# Impacted cerumen and removal with curette



## JulesofColorado

Patient came in with impacted cerumen in left ear. The physician states that pt. does have impacted cerumen and removes the cerumen with an ear curette. Is this part of the E/M or can I code 69210 since the physician did use the curette? Or does this code require use of an otoscope as well as the curette?

Thanks in advance


----------



## ringalls

Hi Julianne,
Per CPT assistant the MD need s to use an otoscope as well as the curette (see below)

CPT assistant 2005
In collaboration with the American Academy of Otolaryngology-Head and Neck Surgery (AAO-HNS), we present the following discussion which provides some typical coding scenarios with regard to the appropriate use and application of CPT codes related to ear wax removal: 

1. The patient presents to the office for the removal of "ear wax" by the nurse via irrigation or lavage. 

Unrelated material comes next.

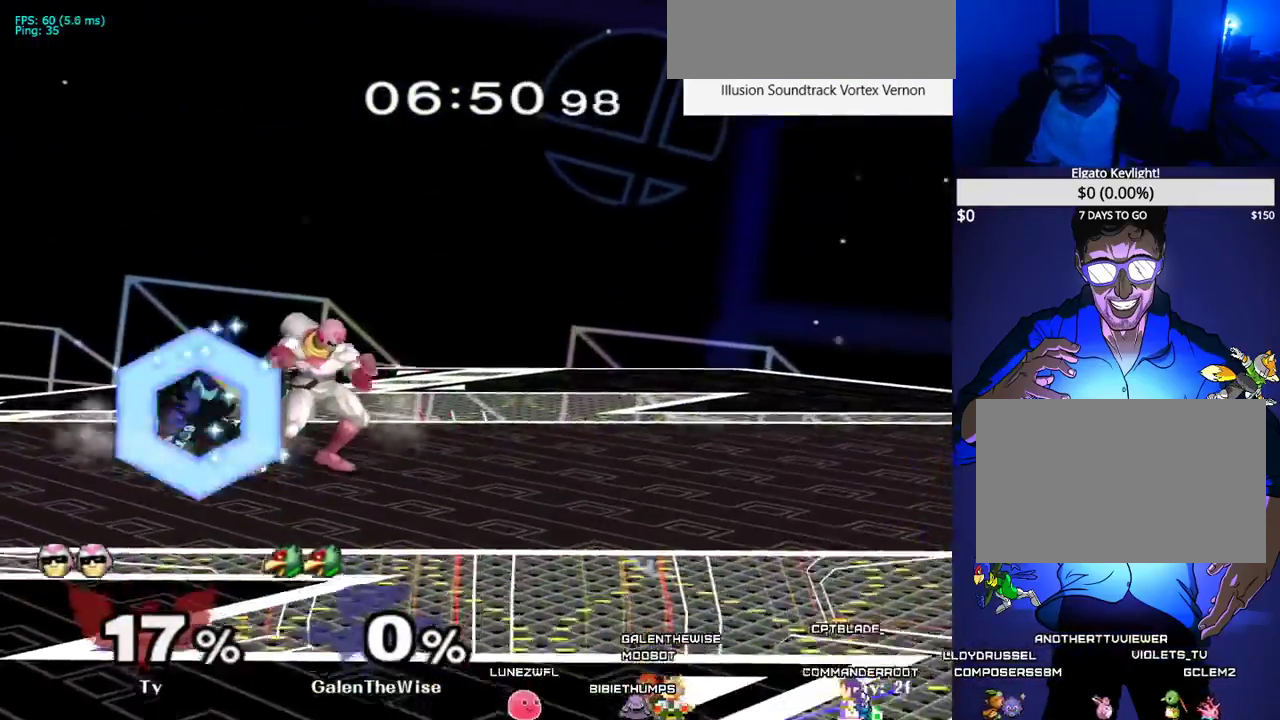
{"buttons": ["B", "DPAD_DOWN"], "events": [[33, "X", "up"], [83, "DPAD_RIGHT", "up"], [150, "B", "down"], [267, "DPAD_RIGHT", "down"], [300, "DPAD_DOWN", "down"], [383, "B", "up"], [383, "DPAD_RIGHT", "up"], [467, "B", "down"]]}
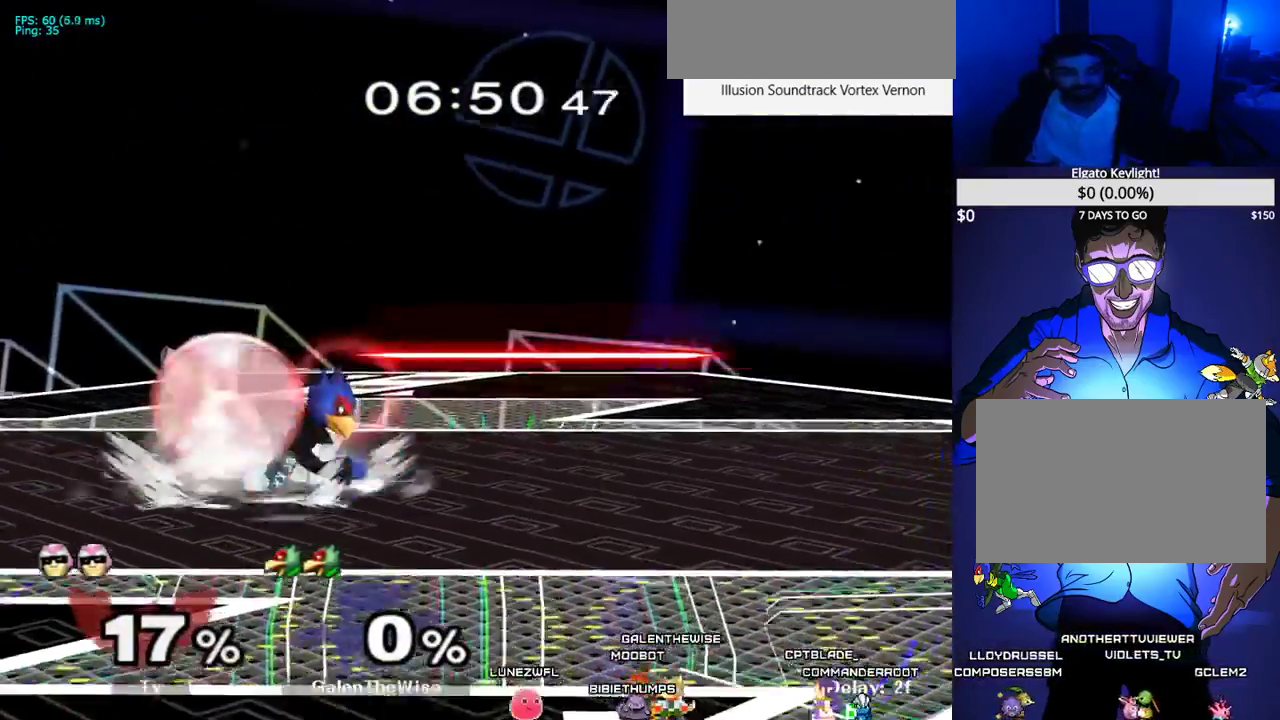
{"buttons": ["DPAD_LEFT"], "events": [[67, "B", "up"], [117, "DPAD_DOWN", "up"], [117, "X", "down"], [167, "X", "up"], [200, "DPAD_LEFT", "down"], [317, "C_DOWN", "down"], [467, "C_DOWN", "up"]]}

2. The patient presents to the office for the removal of "ear wax" by the primary care physician via irrigation or lavage. 

3. The patient presents to the office for "ear wax" removal as the presenting complaint. This is described as impacted cerumen because it completely covers the eardrum and the patient has hearing loss. The impacted cerumen is removed by the primary care physician or otolaryngologist with magnification provided by an otoscope or operating microscope and instruments such as wax curettes, forceps, and suction. 

Question: 

Are these procedures appropriately reported with CPT code 69210, Removal impacted cerumen (separate procedure), one or both ears? 

AMA Comment: 

A major element in determining whether code 69210 should be reported is understanding the definition of impacted cerumen. By definition of the AAO-HNS, 

"If any one or more of the following are present, cerumen should be considered 'impacted' clinically: 

•  Visual considerations: Cerumen impairs exam of clinically significant portions of the external auditory canal, tympanic membrane, or middle ear condition.  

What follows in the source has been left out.